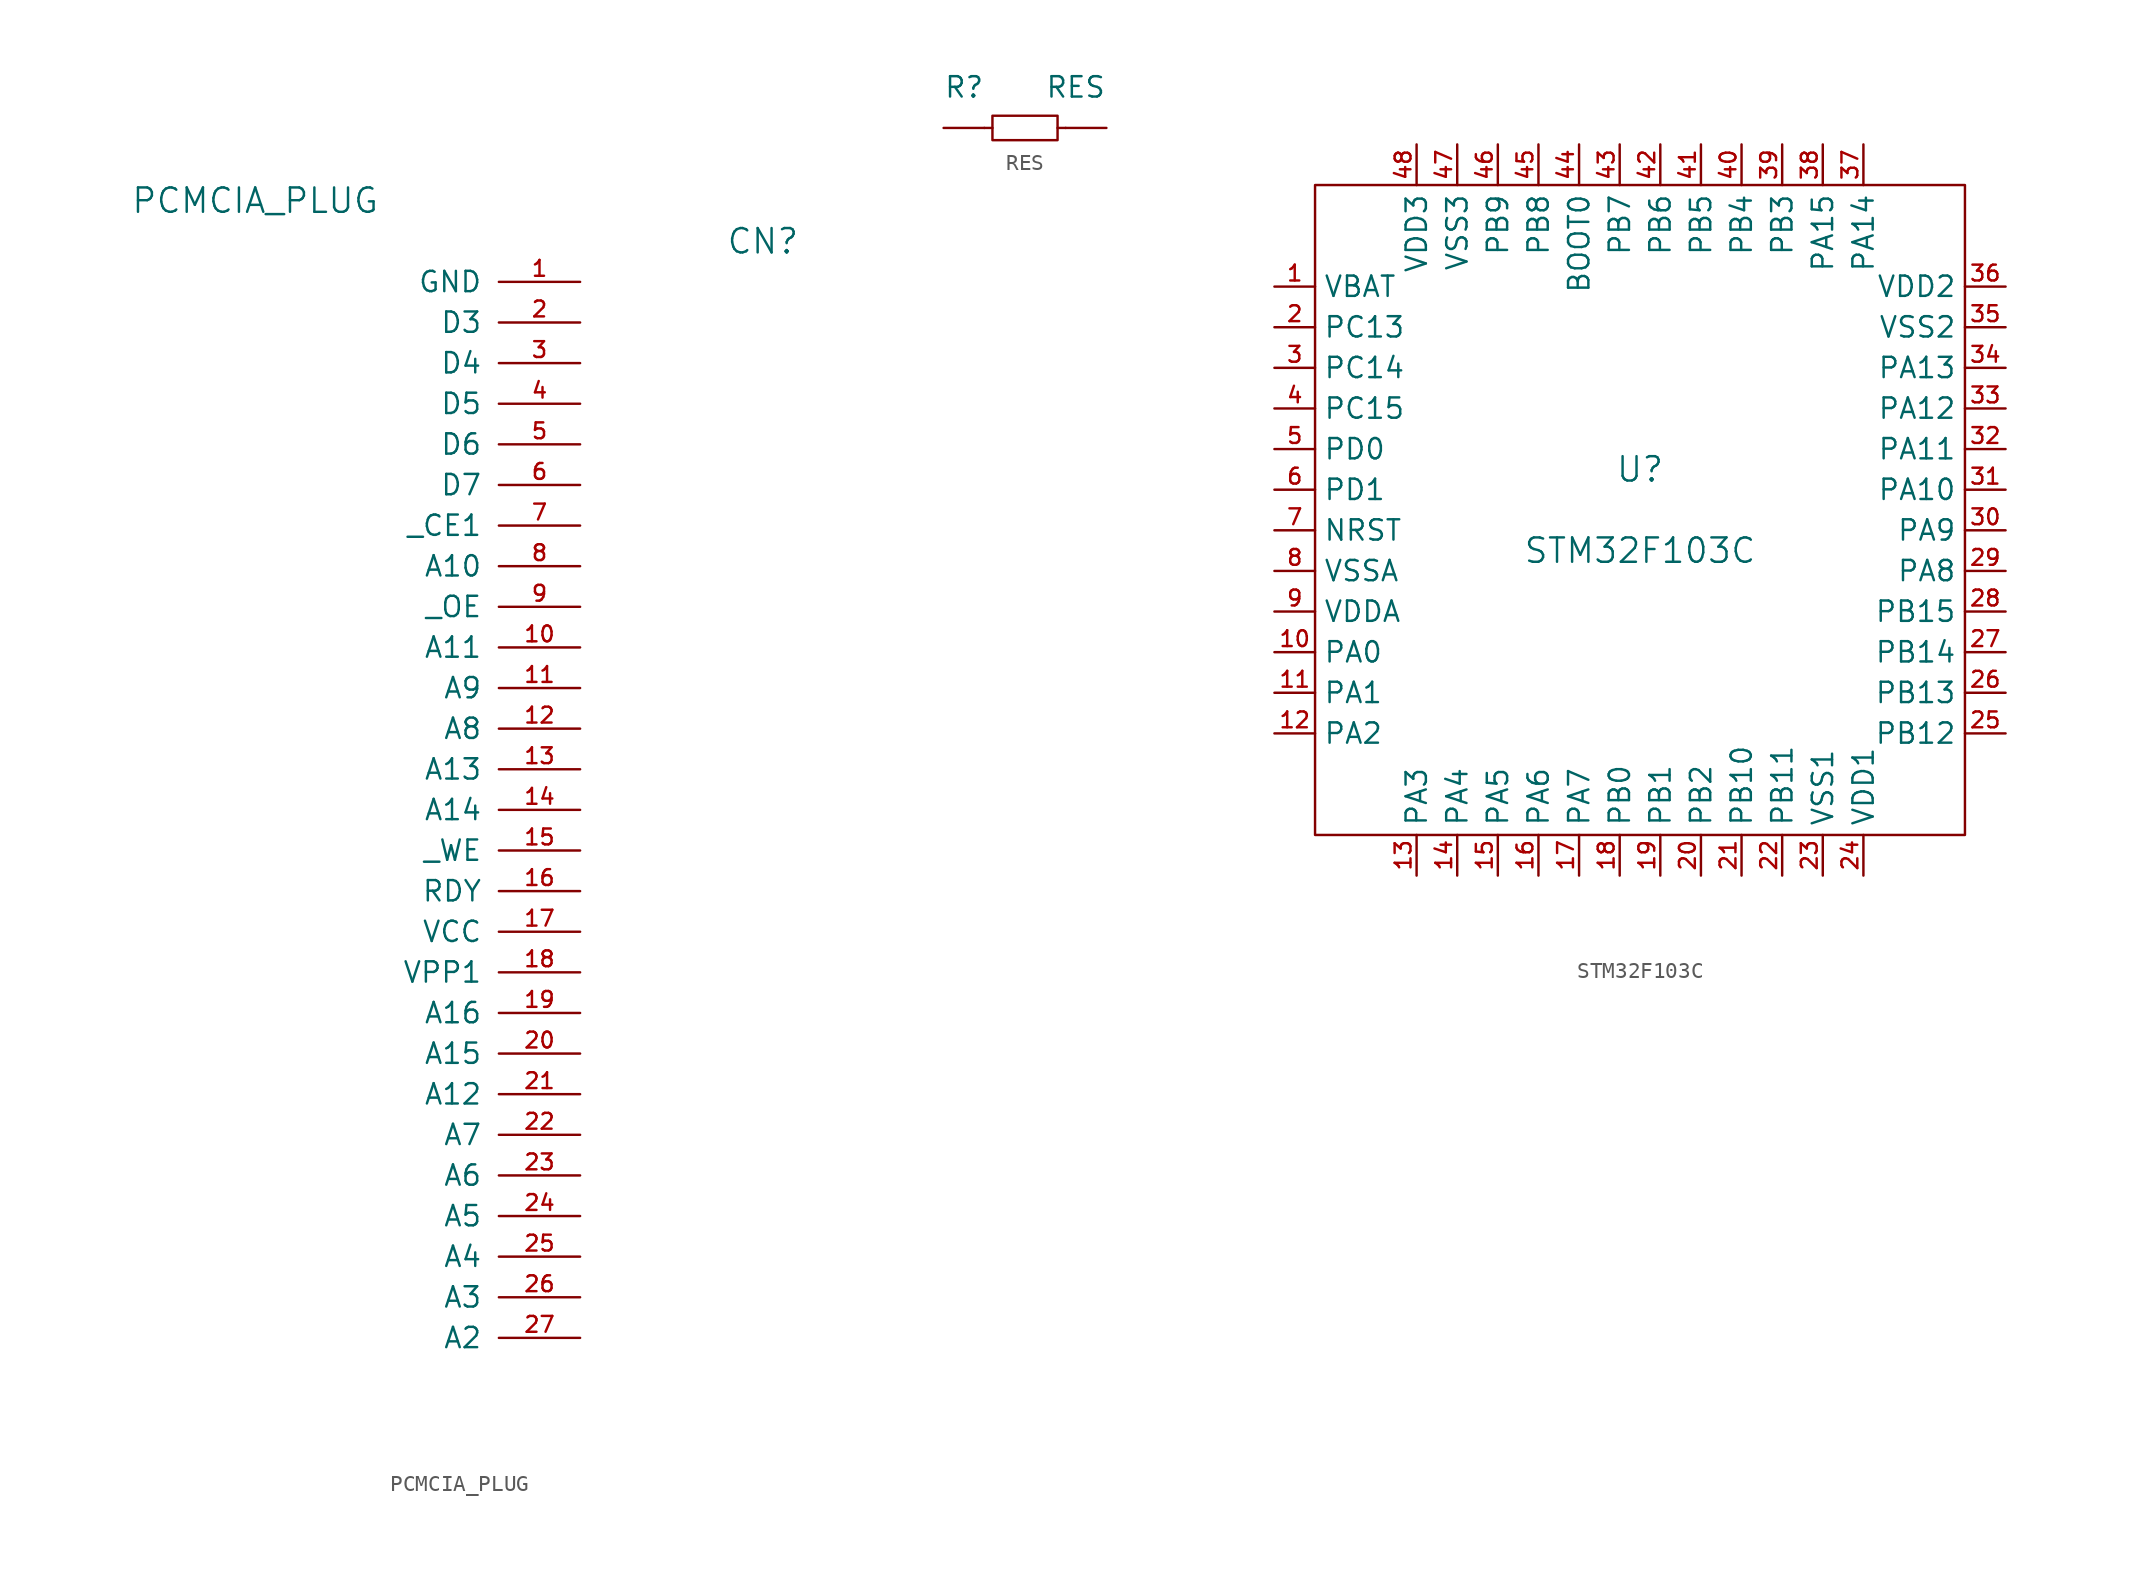
<source format=kicad_sym>
(kicad_symbol_lib
  (version 20211014)
  (generator kicad_symbol_editor)
  (symbol "PCMCIA_PLUG"
    (pin_names
      (offset 1.016))
    (property "Reference" "CN"
      (at 16.51 2.54 0)
      (effects (font (size 1.524 1.524))))
    (property "Value" "PCMCIA_PLUG"
      (at -15.24 5.08 0)
      (effects (font (size 1.524 1.524))))
    (property "Footprint" ""
      (at 0 0 0)
      (effects (font (size 1.524 1.524))))
    (property "Datasheet" ""
      (at 0 0 0)
      (effects (font (size 1.524 1.524))))
    (symbol "PCMCIA_PLUG_1_1"
      (pin passive line (at 5.08 0 180) (length 5.08) (name "GND" (effects (font (size 1.27 1.27)))) (number "1" (effects (font (size 0.991 0.991)))))
      (pin passive line (at 5.08 -22.86 180) (length 5.08) (name "A11" (effects (font (size 1.27 1.27)))) (number "10" (effects (font (size 0.991 0.991)))))
      (pin passive line (at 5.08 -25.4 180) (length 5.08) (name "A9" (effects (font (size 1.27 1.27)))) (number "11" (effects (font (size 0.991 0.991)))))
      (pin passive line (at 5.08 -27.94 180) (length 5.08) (name "A8" (effects (font (size 1.27 1.27)))) (number "12" (effects (font (size 0.991 0.991)))))
      (pin passive line (at 5.08 -30.48 180) (length 5.08) (name "A13" (effects (font (size 1.27 1.27)))) (number "13" (effects (font (size 0.991 0.991)))))
      (pin passive line (at 5.08 -33.02 180) (length 5.08) (name "A14" (effects (font (size 1.27 1.27)))) (number "14" (effects (font (size 0.991 0.991)))))
      (pin passive line (at 5.08 -35.56 180) (length 5.08) (name "_WE" (effects (font (size 1.27 1.27)))) (number "15" (effects (font (size 0.991 0.991)))))
      (pin passive line (at 5.08 -38.1 180) (length 5.08) (name "RDY" (effects (font (size 1.27 1.27)))) (number "16" (effects (font (size 0.991 0.991)))))
      (pin passive line (at 5.08 -40.64 180) (length 5.08) (name "VCC" (effects (font (size 1.27 1.27)))) (number "17" (effects (font (size 0.991 0.991)))))
      (pin passive line (at 5.08 -43.18 180) (length 5.08) (name "VPP1" (effects (font (size 1.27 1.27)))) (number "18" (effects (font (size 0.991 0.991)))))
      (pin passive line (at 5.08 -45.72 180) (length 5.08) (name "A16" (effects (font (size 1.27 1.27)))) (number "19" (effects (font (size 0.991 0.991)))))
      (pin passive line (at 5.08 -2.54 180) (length 5.08) (name "D3" (effects (font (size 1.27 1.27)))) (number "2" (effects (font (size 0.991 0.991)))))
      (pin passive line (at 5.08 -48.26 180) (length 5.08) (name "A15" (effects (font (size 1.27 1.27)))) (number "20" (effects (font (size 0.991 0.991)))))
      (pin passive line (at 5.08 -50.8 180) (length 5.08) (name "A12" (effects (font (size 1.27 1.27)))) (number "21" (effects (font (size 0.991 0.991)))))
      (pin passive line (at 5.08 -53.34 180) (length 5.08) (name "A7" (effects (font (size 1.27 1.27)))) (number "22" (effects (font (size 0.991 0.991)))))
      (pin passive line (at 5.08 -55.88 180) (length 5.08) (name "A6" (effects (font (size 1.27 1.27)))) (number "23" (effects (font (size 0.991 0.991)))))
      (pin passive line (at 5.08 -58.42 180) (length 5.08) (name "A5" (effects (font (size 1.27 1.27)))) (number "24" (effects (font (size 0.991 0.991)))))
      (pin passive line (at 5.08 -60.96 180) (length 5.08) (name "A4" (effects (font (size 1.27 1.27)))) (number "25" (effects (font (size 0.991 0.991)))))
      (pin passive line (at 5.08 -63.5 180) (length 5.08) (name "A3" (effects (font (size 1.27 1.27)))) (number "26" (effects (font (size 0.991 0.991)))))
      (pin passive line (at 5.08 -66.04 180) (length 5.08) (name "A2" (effects (font (size 1.27 1.27)))) (number "27" (effects (font (size 0.991 0.991)))))
      (pin passive line (at 5.08 -5.08 180) (length 5.08) (name "D4" (effects (font (size 1.27 1.27)))) (number "3" (effects (font (size 0.991 0.991)))))
      (pin passive line (at 5.08 -7.62 180) (length 5.08) (name "D5" (effects (font (size 1.27 1.27)))) (number "4" (effects (font (size 0.991 0.991)))))
      (pin passive line (at 5.08 -10.16 180) (length 5.08) (name "D6" (effects (font (size 1.27 1.27)))) (number "5" (effects (font (size 0.991 0.991)))))
      (pin passive line (at 5.08 -12.7 180) (length 5.08) (name "D7" (effects (font (size 1.27 1.27)))) (number "6" (effects (font (size 0.991 0.991)))))
      (pin passive line (at 5.08 -15.24 180) (length 5.08) (name "_CE1" (effects (font (size 1.27 1.27)))) (number "7" (effects (font (size 0.991 0.991)))))
      (pin passive line (at 5.08 -17.78 180) (length 5.08) (name "A10" (effects (font (size 1.27 1.27)))) (number "8" (effects (font (size 0.991 0.991)))))
      (pin passive line (at 5.08 -20.32 180) (length 5.08) (name "_OE" (effects (font (size 1.27 1.27)))) (number "9" (effects (font (size 0.991 0.991)))))))
  (symbol "RES"
    (pin_numbers hide)
    (pin_names
      (offset 1.016) hide)
    (property "Reference" "R"
      (at -5.08 2.54 0)
      (effects (font (size 1.27 1.27)) (justify left)))
    (property "Value" "RES"
      (at 5.08 2.54 0)
      (effects (font (size 1.27 1.27)) (justify right)))
    (property "Footprint" ""
      (at 0 0 0)
      (effects (font (size 1.524 1.524))))
    (property "Datasheet" ""
      (at 0 0 0)
      (effects (font (size 1.524 1.524))))
    (symbol "RES_0_1"
      (rectangle (start -2.032 0.762) (end 2.032 -0.762) (stroke (width 0) (type default) (color 0 0 0 0)) (fill (type none)))
      (polyline (pts (xy -2.54 0) (xy -2.032 0)) (stroke (width 0) (type default) (color 0 0 0 0)) (fill (type none)))
      (polyline (pts (xy 2.032 0) (xy 2.54 0)) (stroke (width 0) (type default) (color 0 0 0 0)) (fill (type none))))
    (symbol "RES_1_1"
      (pin passive line (at -5.08 0 0) (length 2.54) (name "1" (effects (font (size 1.27 1.27)))) (number "1" (effects (font (size 1.27 1.27)))))
      (pin passive line (at 5.08 0 180) (length 2.54) (name "2" (effects (font (size 1.27 1.27)))) (number "2" (effects (font (size 1.27 1.27)))))))
  (symbol "STM32F103C"
    (property "Reference" "U"
      (at 0 2.54 0)
      (effects (font (size 1.524 1.524))))
    (property "Value" "STM32F103C"
      (at 0 -2.54 0)
      (effects (font (size 1.524 1.524))))
    (property "Footprint" ""
      (at -12.7 1.27 0)
      (effects (font (size 1.524 1.524))))
    (property "Datasheet" ""
      (at -12.7 1.27 0)
      (effects (font (size 1.524 1.524))))
    (symbol "STM32F103C_0_1"
      (rectangle (start -20.32 -20.32) (end 20.32 20.32) (stroke (width 0) (type default) (color 0 0 0 0)) (fill (type none))))
    (symbol "STM32F103C_1_1"
      (pin power_in line (at -22.86 13.97 0) (length 2.54) (name "VBAT" (effects (font (size 1.27 1.27)))) (number "1" (effects (font (size 0.991 0.991)))))
      (pin passive line (at -22.86 -8.89 0) (length 2.54) (name "PA0" (effects (font (size 1.27 1.27)))) (number "10" (effects (font (size 0.991 0.991)))))
      (pin passive line (at -22.86 -11.43 0) (length 2.54) (name "PA1" (effects (font (size 1.27 1.27)))) (number "11" (effects (font (size 0.991 0.991)))))
      (pin passive line (at -22.86 -13.97 0) (length 2.54) (name "PA2" (effects (font (size 1.27 1.27)))) (number "12" (effects (font (size 0.991 0.991)))))
      (pin passive line (at -13.97 -22.86 90) (length 2.54) (name "PA3" (effects (font (size 1.27 1.27)))) (number "13" (effects (font (size 0.991 0.991)))))
      (pin passive line (at -11.43 -22.86 90) (length 2.54) (name "PA4" (effects (font (size 1.27 1.27)))) (number "14" (effects (font (size 0.991 0.991)))))
      (pin passive line (at -8.89 -22.86 90) (length 2.54) (name "PA5" (effects (font (size 1.27 1.27)))) (number "15" (effects (font (size 0.991 0.991)))))
      (pin passive line (at -6.35 -22.86 90) (length 2.54) (name "PA6" (effects (font (size 1.27 1.27)))) (number "16" (effects (font (size 0.991 0.991)))))
      (pin passive line (at -3.81 -22.86 90) (length 2.54) (name "PA7" (effects (font (size 1.27 1.27)))) (number "17" (effects (font (size 0.991 0.991)))))
      (pin passive line (at -1.27 -22.86 90) (length 2.54) (name "PB0" (effects (font (size 1.27 1.27)))) (number "18" (effects (font (size 0.991 0.991)))))
      (pin passive line (at 1.27 -22.86 90) (length 2.54) (name "PB1" (effects (font (size 1.27 1.27)))) (number "19" (effects (font (size 0.991 0.991)))))
      (pin passive line (at -22.86 11.43 0) (length 2.54) (name "PC13" (effects (font (size 1.27 1.27)))) (number "2" (effects (font (size 0.991 0.991)))))
      (pin passive line (at 3.81 -22.86 90) (length 2.54) (name "PB2" (effects (font (size 1.27 1.27)))) (number "20" (effects (font (size 0.991 0.991)))))
      (pin passive line (at 6.35 -22.86 90) (length 2.54) (name "PB10" (effects (font (size 1.27 1.27)))) (number "21" (effects (font (size 0.991 0.991)))))
      (pin passive line (at 8.89 -22.86 90) (length 2.54) (name "PB11" (effects (font (size 1.27 1.27)))) (number "22" (effects (font (size 0.991 0.991)))))
      (pin power_in line (at 11.43 -22.86 90) (length 2.54) (name "VSS1" (effects (font (size 1.27 1.27)))) (number "23" (effects (font (size 0.991 0.991)))))
      (pin power_in line (at 13.97 -22.86 90) (length 2.54) (name "VDD1" (effects (font (size 1.27 1.27)))) (number "24" (effects (font (size 0.991 0.991)))))
      (pin passive line (at 22.86 -13.97 180) (length 2.54) (name "PB12" (effects (font (size 1.27 1.27)))) (number "25" (effects (font (size 0.991 0.991)))))
      (pin passive line (at 22.86 -11.43 180) (length 2.54) (name "PB13" (effects (font (size 1.27 1.27)))) (number "26" (effects (font (size 0.991 0.991)))))
      (pin passive line (at 22.86 -8.89 180) (length 2.54) (name "PB14" (effects (font (size 1.27 1.27)))) (number "27" (effects (font (size 0.991 0.991)))))
      (pin passive line (at 22.86 -6.35 180) (length 2.54) (name "PB15" (effects (font (size 1.27 1.27)))) (number "28" (effects (font (size 0.991 0.991)))))
      (pin passive line (at 22.86 -3.81 180) (length 2.54) (name "PA8" (effects (font (size 1.27 1.27)))) (number "29" (effects (font (size 0.991 0.991)))))
      (pin passive line (at -22.86 8.89 0) (length 2.54) (name "PC14" (effects (font (size 1.27 1.27)))) (number "3" (effects (font (size 0.991 0.991)))))
      (pin passive line (at 22.86 -1.27 180) (length 2.54) (name "PA9" (effects (font (size 1.27 1.27)))) (number "30" (effects (font (size 0.991 0.991)))))
      (pin passive line (at 22.86 1.27 180) (length 2.54) (name "PA10" (effects (font (size 1.27 1.27)))) (number "31" (effects (font (size 0.991 0.991)))))
      (pin passive line (at 22.86 3.81 180) (length 2.54) (name "PA11" (effects (font (size 1.27 1.27)))) (number "32" (effects (font (size 0.991 0.991)))))
      (pin passive line (at 22.86 6.35 180) (length 2.54) (name "PA12" (effects (font (size 1.27 1.27)))) (number "33" (effects (font (size 0.991 0.991)))))
      (pin passive line (at 22.86 8.89 180) (length 2.54) (name "PA13" (effects (font (size 1.27 1.27)))) (number "34" (effects (font (size 0.991 0.991)))))
      (pin power_in line (at 22.86 11.43 180) (length 2.54) (name "VSS2" (effects (font (size 1.27 1.27)))) (number "35" (effects (font (size 0.991 0.991)))))
      (pin power_in line (at 22.86 13.97 180) (length 2.54) (name "VDD2" (effects (font (size 1.27 1.27)))) (number "36" (effects (font (size 0.991 0.991)))))
      (pin passive line (at 13.97 22.86 270) (length 2.54) (name "PA14" (effects (font (size 1.27 1.27)))) (number "37" (effects (font (size 0.991 0.991)))))
      (pin passive line (at 11.43 22.86 270) (length 2.54) (name "PA15" (effects (font (size 1.27 1.27)))) (number "38" (effects (font (size 0.991 0.991)))))
      (pin power_in line (at 8.89 22.86 270) (length 2.54) (name "PB3" (effects (font (size 1.27 1.27)))) (number "39" (effects (font (size 0.991 0.991)))))
      (pin passive line (at -22.86 6.35 0) (length 2.54) (name "PC15" (effects (font (size 1.27 1.27)))) (number "4" (effects (font (size 0.991 0.991)))))
      (pin passive line (at 6.35 22.86 270) (length 2.54) (name "PB4" (effects (font (size 1.27 1.27)))) (number "40" (effects (font (size 0.991 0.991)))))
      (pin passive line (at 3.81 22.86 270) (length 2.54) (name "PB5" (effects (font (size 1.27 1.27)))) (number "41" (effects (font (size 0.991 0.991)))))
      (pin passive line (at 1.27 22.86 270) (length 2.54) (name "PB6" (effects (font (size 1.27 1.27)))) (number "42" (effects (font (size 0.991 0.991)))))
      (pin passive line (at -1.27 22.86 270) (length 2.54) (name "PB7" (effects (font (size 1.27 1.27)))) (number "43" (effects (font (size 0.991 0.991)))))
      (pin passive line (at -3.81 22.86 270) (length 2.54) (name "BOOT0" (effects (font (size 1.27 1.27)))) (number "44" (effects (font (size 0.991 0.991)))))
      (pin passive line (at -6.35 22.86 270) (length 2.54) (name "PB8" (effects (font (size 1.27 1.27)))) (number "45" (effects (font (size 0.991 0.991)))))
      (pin passive line (at -8.89 22.86 270) (length 2.54) (name "PB9" (effects (font (size 1.27 1.27)))) (number "46" (effects (font (size 0.991 0.991)))))
      (pin power_in line (at -11.43 22.86 270) (length 2.54) (name "VSS3" (effects (font (size 1.27 1.27)))) (number "47" (effects (font (size 0.991 0.991)))))
      (pin power_in line (at -13.97 22.86 270) (length 2.54) (name "VDD3" (effects (font (size 1.27 1.27)))) (number "48" (effects (font (size 0.991 0.991)))))
      (pin passive line (at -22.86 3.81 0) (length 2.54) (name "PD0" (effects (font (size 1.27 1.27)))) (number "5" (effects (font (size 0.991 0.991)))))
      (pin passive line (at -22.86 1.27 0) (length 2.54) (name "PD1" (effects (font (size 1.27 1.27)))) (number "6" (effects (font (size 0.991 0.991)))))
      (pin passive line (at -22.86 -1.27 0) (length 2.54) (name "NRST" (effects (font (size 1.27 1.27)))) (number "7" (effects (font (size 0.991 0.991)))))
      (pin power_in line (at -22.86 -3.81 0) (length 2.54) (name "VSSA" (effects (font (size 1.27 1.27)))) (number "8" (effects (font (size 0.991 0.991)))))
      (pin power_in line (at -22.86 -6.35 0) (length 2.54) (name "VDDA" (effects (font (size 1.27 1.27)))) (number "9" (effects (font (size 0.991 0.991))))))))
</source>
--------------------------------------------------
- [DESCRIPTION OF THE TASK]:
The lines from the one containing "(pin passive line (at -22.86 -1.27" through the last line of the material above are to be copied exactly, both ends included.

- [TASK ANSWER]:
      (pin passive line (at -22.86 -1.27 0) (length 2.54) (name "NRST" (effects (font (size 1.27 1.27)))) (number "7" (effects (font (size 0.991 0.991)))))
      (pin power_in line (at -22.86 -3.81 0) (length 2.54) (name "VSSA" (effects (font (size 1.27 1.27)))) (number "8" (effects (font (size 0.991 0.991)))))
      (pin power_in line (at -22.86 -6.35 0) (length 2.54) (name "VDDA" (effects (font (size 1.27 1.27)))) (number "9" (effects (font (size 0.991 0.991))))))))
</source>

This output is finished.